Injected epinephrine proved to be especially efficacious for the acute treatment of asthma attacks, and an inhaled version was sold in the United States until 2011 (Primatene Mist). By 1929 epinephrine had been formulated into an inhaler for use in the treatment of nasal congestion.

While highly effective, the requirement for injection limited the use of epinephrine[clarification needed] and orally active derivatives were sought. A structurally similar compound, ephedrine, was identified by Japanese chemists in the Ma Huang plant and marketed by Eli Lilly as an oral treatment for asthma.

Following the work of Henry Dale and George Barger at Burroughs-Wellcome, academic chemist Gordon Alles synthesized amphetamine and tested it in asthma patients in 1929. The drug proved to have only modest anti-asthma effects but produced sensations of exhilaration and palpitations.

Amphetamine was developed by Smith, Kline and French as a nasal decongestant under the trade name Benzedrine Inhaler. Amphetamine was eventually developed for the treatment of narcolepsy, post-encephalitic parkinsonism, and mood elevation in depression and other psychiatric indications. It received approval as a New and Nonofficial Remedy from the American Medical Association for these uses in 1937, and remained in common use for depression until the development of tricyclic antidepressants in the 1960s.

Patents

Patents have been criticized in the developing world, as they are thought[who?] to reduce access to existing medicines.[152] Reconciling patents and universal access to medicine would require an efficient international policy of price discrimination. Moreover, under the TRIPS agreement of the World Trade Organization, countries must allow pharmaceutical products to be patented. In 2001, the WTO adopted the Doha Declaration, which indicates that the TRIPS agreement should be read with the goals of public health in mind, and allows some methods for circumventing pharmaceutical monopolies: via compulsory licensing or parallel imports, even before patent expiration.

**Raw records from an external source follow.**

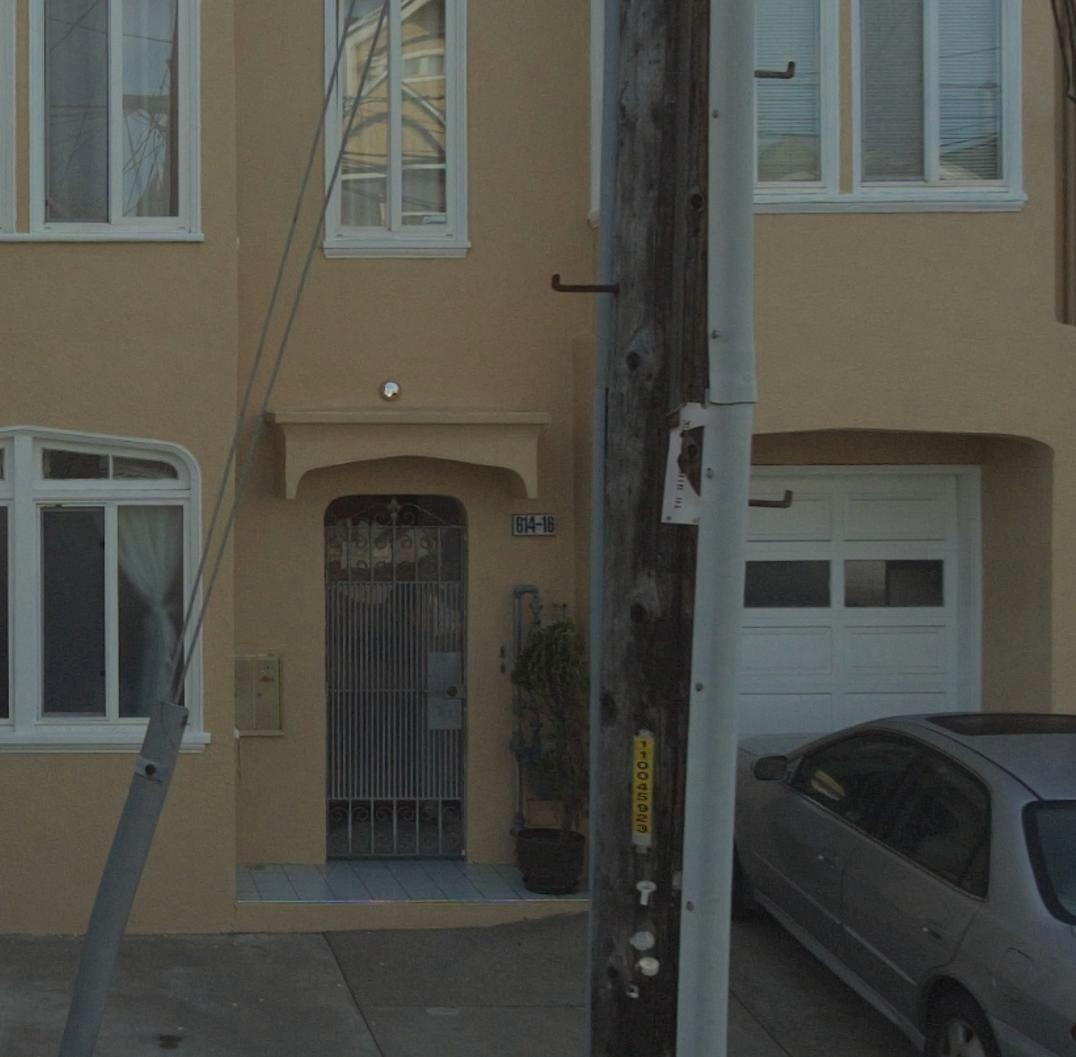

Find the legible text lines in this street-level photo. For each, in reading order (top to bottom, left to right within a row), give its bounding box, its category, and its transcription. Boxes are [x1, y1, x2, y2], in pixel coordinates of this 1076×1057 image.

[513, 513, 557, 535] StreetNumber: 614-16
[633, 738, 654, 836] None: 110045*23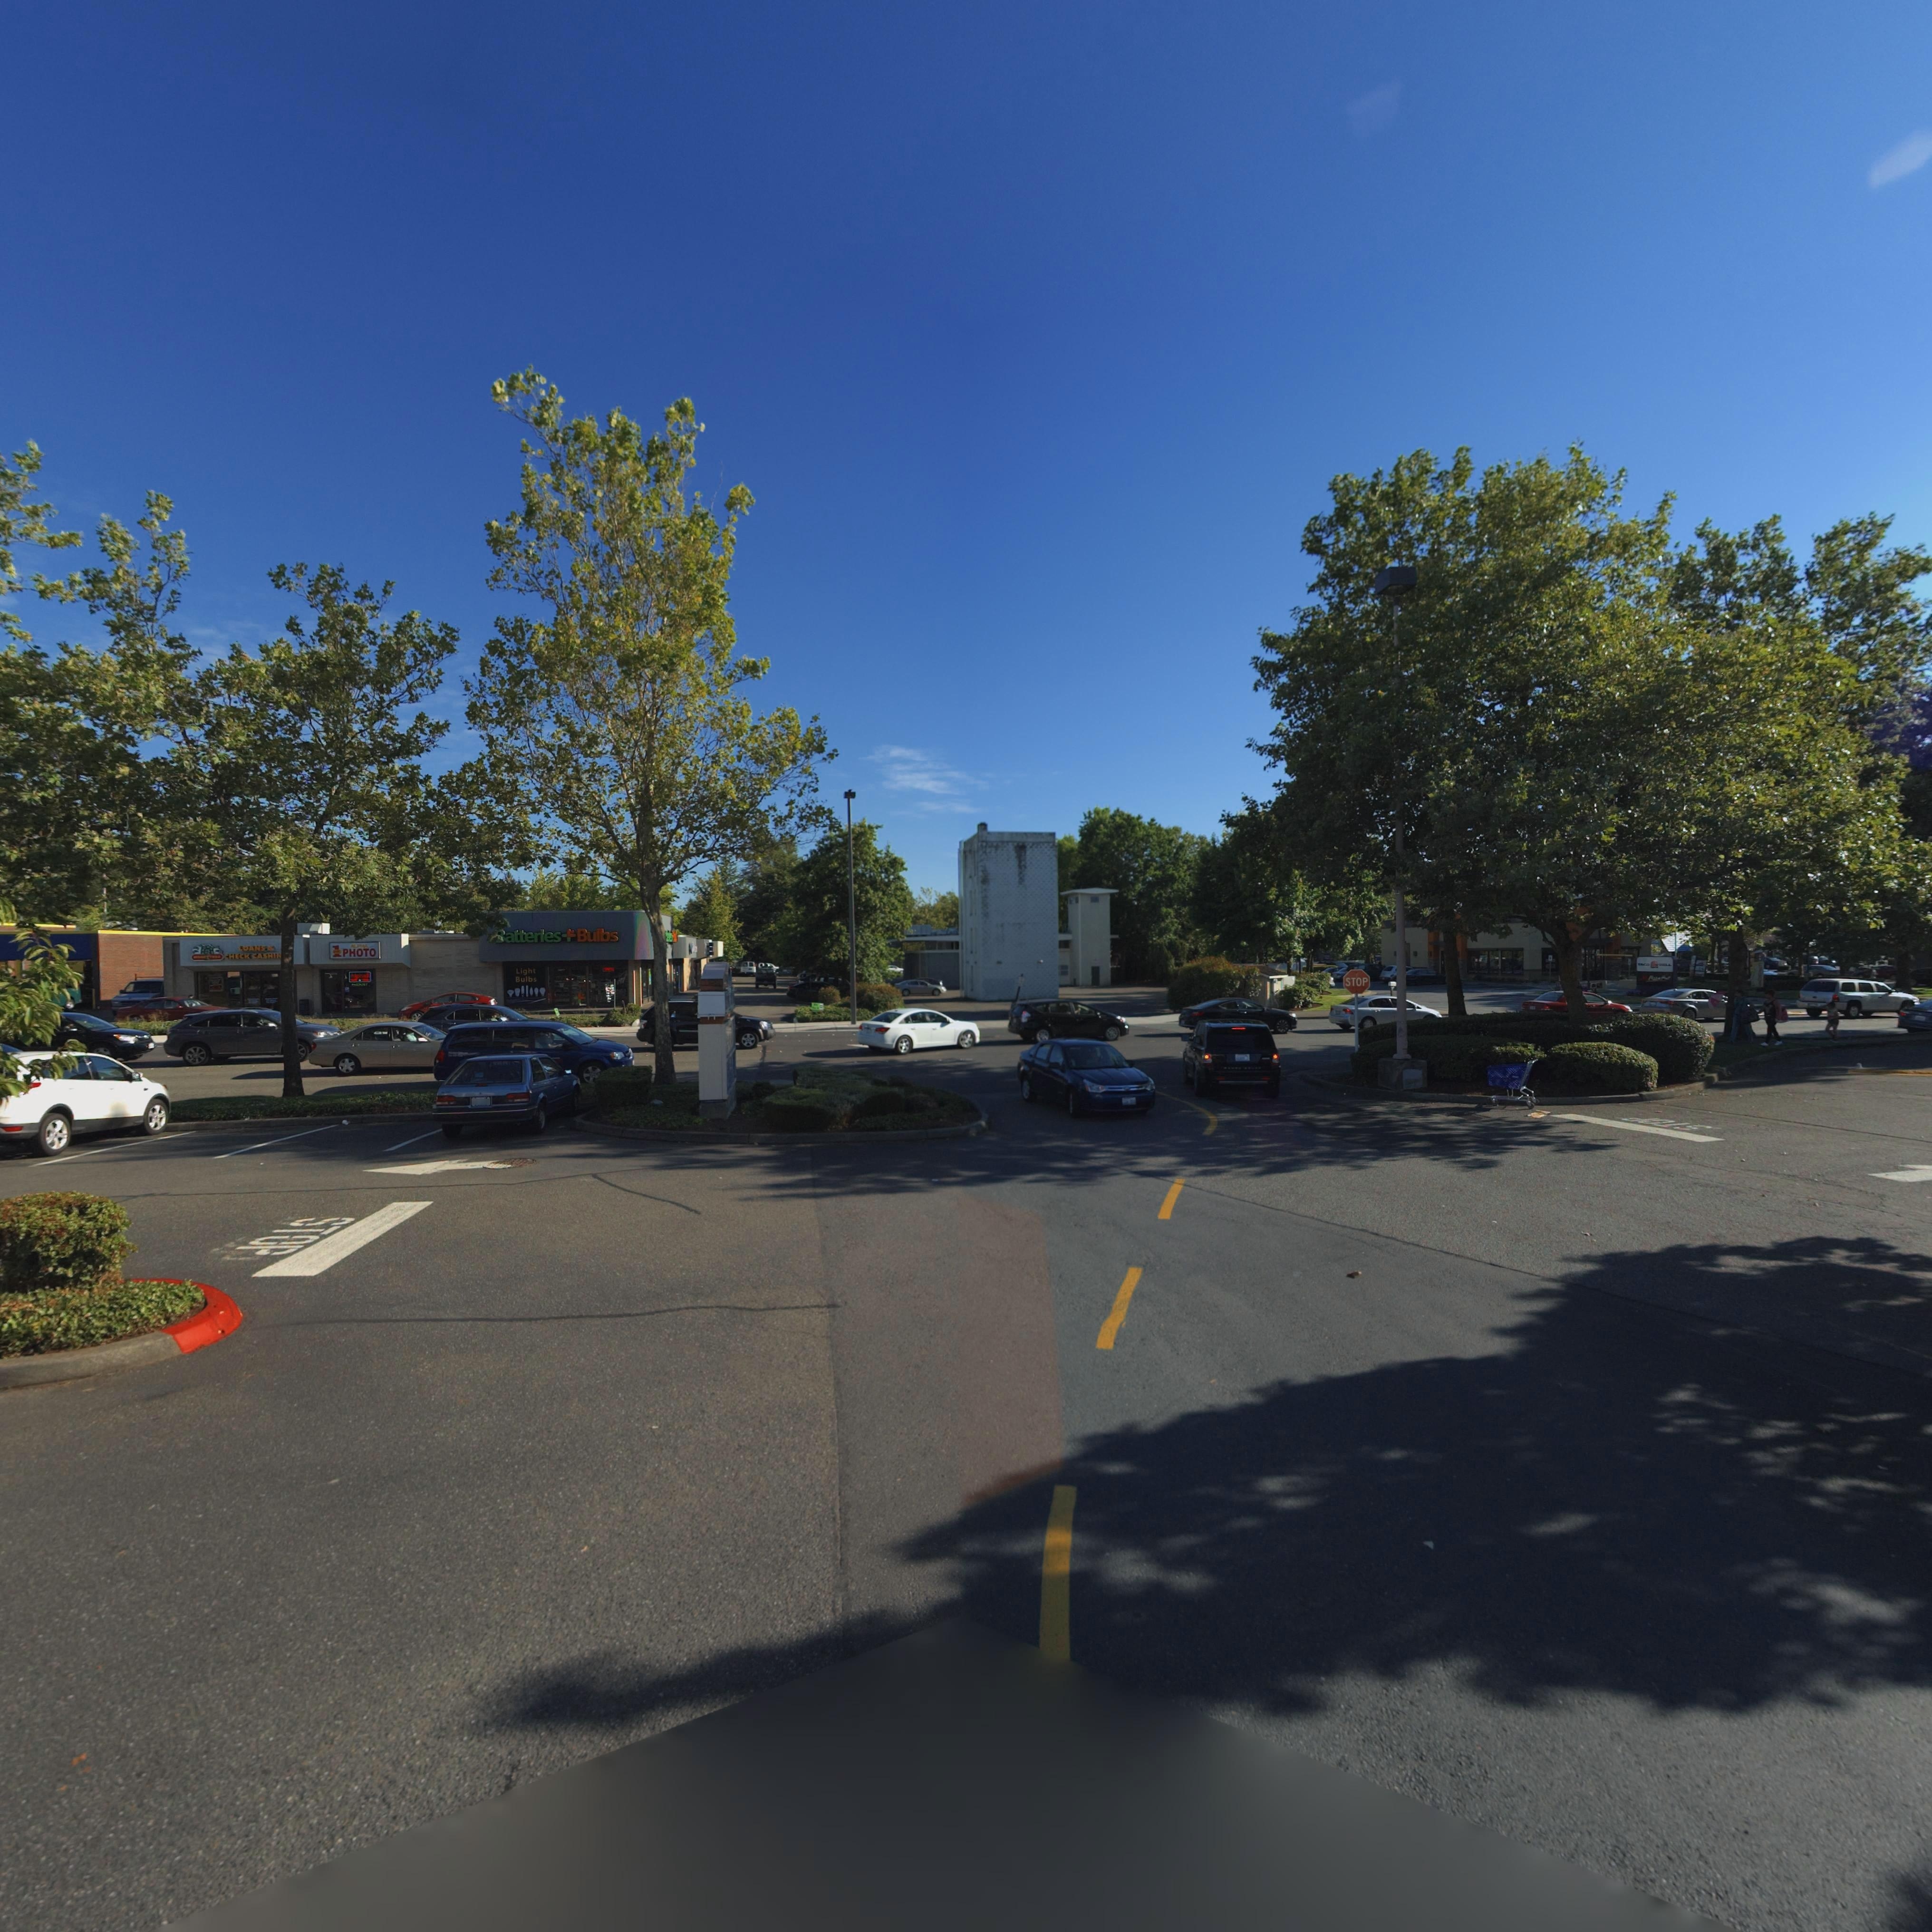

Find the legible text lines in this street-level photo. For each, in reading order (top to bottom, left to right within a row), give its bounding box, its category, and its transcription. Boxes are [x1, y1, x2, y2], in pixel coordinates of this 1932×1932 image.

[505, 927, 619, 944] BusinessName: atteries*Bulbs
[238, 945, 265, 951] BusinessName: LOANS
[331, 944, 377, 958] BusinessName: 1 PHOTO
[223, 952, 281, 960] BusinessName: CHECK CASHIN
[515, 967, 536, 976] None: Light
[515, 976, 537, 983] None: Bulbs
[1345, 976, 1368, 986] None: STOP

In March 2001, 40 multi-national pharmaceutical companies brought litigation against South Africa for its Medicines Act, which allowed the generic production of antiretroviral drugs (ARVs) for treating HIV, despite the fact that these drugs were on-patent.

HIV was and is an epidemic in South Africa, and ARVs at the time cost between US$10,000 and US$15,000 per patient per year. This was unaffordable for most South African citizens, and so the South African government committed to providing ARVs at prices closer to what people could afford.

To do so, they would need to ignore the patents on drugs and produce generics within the country (using a compulsory license), or import them from abroad. After international protest in favour of public health rights (including the collection of 250,000 signatures by Médecins Sans Frontières), the governments of several developed countries (including The Netherlands, Germany, France, and later the US) backed the South African government, and the case was dropped in April of that year.

In 2016, GlaxoSmithKline (the world’s sixth largest pharmaceutical company) announced that it would be dropping its patents in poor countries so as to allow independent companies to make and sell versions of its drugs in those areas, thereby widening the public access to them.[156] GlaxoSmithKline published a list of 50 countries they would no longer hold patents in, affecting one billion people worldwide.